**ASSIGNED TASK:** Transcribe every record exactly as it appears.

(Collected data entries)
▼

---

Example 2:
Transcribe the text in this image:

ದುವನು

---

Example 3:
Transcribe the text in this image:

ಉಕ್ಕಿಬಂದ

▲

**REPLY:**
---

Example 2:
Transcribe the text in this image:

ದುವನು

---

Example 3:
Transcribe the text in this image:

ಉಕ್ಕಿಬಂದ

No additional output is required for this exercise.